Admiral Tibet & Droop Lion (2023)

​@LeoOReggio

I shot this footage at the recently held Bob Marley Day concert, held at the Emancipation Park on February 6, 2023.

Droop Lion has emerged as one of the leading voices of a new reggae-soul movement in reggae music this year. Known for his breakout hit, ‘Freeway’, Droop Lion is revolutionizing reggae music with his soul-searing voice, inspirational songs, and awe-inspiring live performances.
Born in the parish of St. Mary Jamaica, to Inez Aikens and Vivian Brown, Andrew Brown aka Droop Lion grew up in the tough, gritty shanties of Kingston. He lost his mother to gun violence when he was just nine months old, a savage act that robbed the young man of a mother’s love.
He turned to music to express himself and make a spiritual connection with the universe. At a young age under the guidance of his grandmother, he vowed to stick to the conscious path and not compromise in order to achieve success.
“My music is down to earth and cultural. There’s always a message in it. It’s like a medicine to society’s sickness,” Droop Lion says of his particular brand of music.
While attending Port Maria Comprehensive High, he says he would always seize the opportunity to perform at school concerts and community events. He would also use his spare time to visit recording studios “to build a vibe around what he loved”.
After leaving high school, Droop Lion met artiste Mallory Williams who introduced him to musician Seretse Small. He returned to Tower Hill, in Olympic Gardens where his mother had died in the political violence that gripped the nation in 1980.
“After leaving high school, I came back to Kingston where the stronger part of my family de, my auntie, and my uncles and that is Olympic Gardens, my father come from Waterhouse, mi come from this region. Due to how I was young when my mother died, it didn’t have a big effect of me that way in violent, negative manner, mi find out say mi more spiritually sound, mi calm and love, mi can’t take the wickedness and violence,” he said. Under his guidance, Droop started recording in 1998 under the name Droop Dog. Success eluded him, but he kept putting out positive records.
On the advice of a radio announcer who demanded a name change which she thought was reflective of the fiery passions she saw buried deep in him, he changed his monicker, transforming from a dog to a lion. Not long afterward, his music began to take on a new resonance, as Droop Lion began to turn his considerable writing skills toward social commentary. He did poignant brilliant songs such as Mama Soon Come Back, a song he wrote about the mother he never knew, and the powerful ‘Freeway’ which was inspired by the cataclysmic Tivoli Gardens incursion in 2010 where over 70 persons were killed.
The constant gun violence and macho street theatre that dominate the nation’s newspapers and electronic media coverage are issues that are close to Droop Lion’s heart, especially since that sort of violence has touched his life intimately.
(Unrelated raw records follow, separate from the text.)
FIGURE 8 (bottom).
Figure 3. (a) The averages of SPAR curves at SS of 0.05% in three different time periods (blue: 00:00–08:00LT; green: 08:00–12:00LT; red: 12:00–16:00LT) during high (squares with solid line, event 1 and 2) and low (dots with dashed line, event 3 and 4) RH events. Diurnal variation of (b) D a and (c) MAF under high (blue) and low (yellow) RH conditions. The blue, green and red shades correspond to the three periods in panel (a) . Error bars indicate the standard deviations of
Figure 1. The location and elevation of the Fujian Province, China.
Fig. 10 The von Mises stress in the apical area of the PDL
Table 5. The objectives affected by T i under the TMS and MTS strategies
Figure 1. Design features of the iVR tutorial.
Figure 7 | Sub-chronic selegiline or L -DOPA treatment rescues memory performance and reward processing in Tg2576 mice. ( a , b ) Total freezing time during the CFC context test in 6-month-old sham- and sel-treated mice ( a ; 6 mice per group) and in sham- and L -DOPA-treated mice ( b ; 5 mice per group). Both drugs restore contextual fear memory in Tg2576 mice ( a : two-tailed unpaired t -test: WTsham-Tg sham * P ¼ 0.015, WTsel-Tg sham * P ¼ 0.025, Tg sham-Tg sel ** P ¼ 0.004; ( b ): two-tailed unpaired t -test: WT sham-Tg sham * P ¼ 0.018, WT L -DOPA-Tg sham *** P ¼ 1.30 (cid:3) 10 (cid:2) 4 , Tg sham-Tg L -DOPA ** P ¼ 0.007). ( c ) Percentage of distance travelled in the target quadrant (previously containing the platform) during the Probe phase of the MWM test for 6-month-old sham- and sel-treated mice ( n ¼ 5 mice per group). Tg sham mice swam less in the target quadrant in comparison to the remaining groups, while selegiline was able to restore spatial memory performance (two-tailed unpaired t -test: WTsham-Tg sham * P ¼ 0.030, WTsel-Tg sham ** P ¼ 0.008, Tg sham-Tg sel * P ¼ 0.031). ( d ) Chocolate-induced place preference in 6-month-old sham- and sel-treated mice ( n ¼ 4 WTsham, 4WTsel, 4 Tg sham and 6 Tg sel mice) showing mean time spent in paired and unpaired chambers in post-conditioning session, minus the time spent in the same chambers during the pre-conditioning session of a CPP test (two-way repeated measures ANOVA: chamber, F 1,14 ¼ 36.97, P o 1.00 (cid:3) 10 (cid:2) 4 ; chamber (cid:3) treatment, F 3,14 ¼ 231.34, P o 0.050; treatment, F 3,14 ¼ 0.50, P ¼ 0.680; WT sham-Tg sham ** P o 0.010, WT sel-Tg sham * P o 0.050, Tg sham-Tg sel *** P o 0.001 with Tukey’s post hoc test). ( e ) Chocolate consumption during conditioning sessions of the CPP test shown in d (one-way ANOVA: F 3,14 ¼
Admiral Tibet (sometimes Tibet), also known as “Mr. Reality” (born Kenneth Allen, Freehill, Saint Mary, Jamaica, 1960) is a Jamaican dancehall singer known for his “cultural” lyrics.
Tibet was one of the few artists from the early days of digital reggae to focus on “conscious” themes in his lyrics. A member of the Twelve tribes of Israel since his youth. He has been described as “the most consistently conscious singer of his age”. Allen described how he got his nickname: “I was going primary school and my cousin, both of us were sitting together looking into an atlas and saw the name ‘Tibet’. My cousin took it as a mockery and seh ‘Tibet! Tibet!’ and it stuck.”
He began performing in Jamaican clubs and with sound systems during his teens, including his local Torpedo system. He made his first recordings when he was in his 20s; a reluctance to move to Kingston played a part in this. He eventually made the move in 1982. In 1985, Tibet made his first recording for producer Sherman Clacher, entitled “Babylon War”. Shortly after this, he began recording for Winston Riley where he recorded the song “Leave People Business”, Redman, King Jammy, where he recorded songs like “Chase Them Jah” in 1986 and other songs like his Biggest hit song “Serious Time” In 1987, and Bobby Digital. His debut album Come into the Light was produced by King Jammy and released in 1987. He recorded several more albums in the late 1980s and early 1990s. He appeared at the Reggae Sunsplash festival in 1989. He was less prolific in the 1990s but returned with more albums in the 2000s, and is still performing in the late 2000s.
His hit “Serious Time” was later issued in remixed form with contributions from two-time Grammy winner Shabba Ranks and Ninjaman, signaling a reconciliation between the two deejays who had been bitter rivals for some time.
His voice has been described: “at its best has a convincing, vulnerable quality entirely suited to sufferers’ laments.”